After Palestinian President Mahmoud Abbas tapped his ally Mohammad Mustafa to be the next prime minister, four major Palestinian factions — Hamas, Islamic Jihad, Popular Front for the Liberation of Palestine and the Palestinian National Initiative known as Al-Mubadara, headed by Mustafa Barghouti — issued a strongly worded joint statement on March 15 opposing their lack of consultation on the appointment. “The Palestinian Authority insists on continuing the policy of exclusivity and ignoring all national efforts for Palestinian unity and unity in the face of aggression against our people," the statement read. "We express our rejection of the continuation of this approach, which has harmed our people and our national cause." The statement went on to emphasize that the highest priority should be to “confront the Israeli aggression and war of genocide and starvation being waged against the Palestinian people in the Gaza Strip.” 

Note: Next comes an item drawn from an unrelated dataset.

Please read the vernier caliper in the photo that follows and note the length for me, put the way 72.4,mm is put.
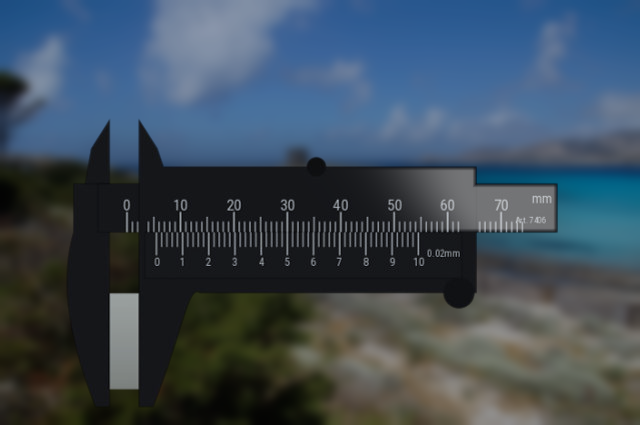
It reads 5.5,mm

Mustafa Barghouti told Al-Monitor that the statement was not a direct attack against an individual but rather against the process. “It is not a personal issue [against incoming Prime Minister Mustafa] but for the need for such an appointment to be carried out after consultation so that it can work. We have no legislative council to allow people to react to the appointment," he said, referring to the fact that the Palestinian Legislative Council, which by law should vote on a new government, was dissolved in 2018.

Fatah, for its part, reacted angrily. In a statement published on March 16 on the official Palestinian news agency Wafa, the group said that “the leadership of Hamas is disconnected from reality and the Palestinian people. It has not yet sensed the extent of the catastrophe that our oppressed people are experiencing."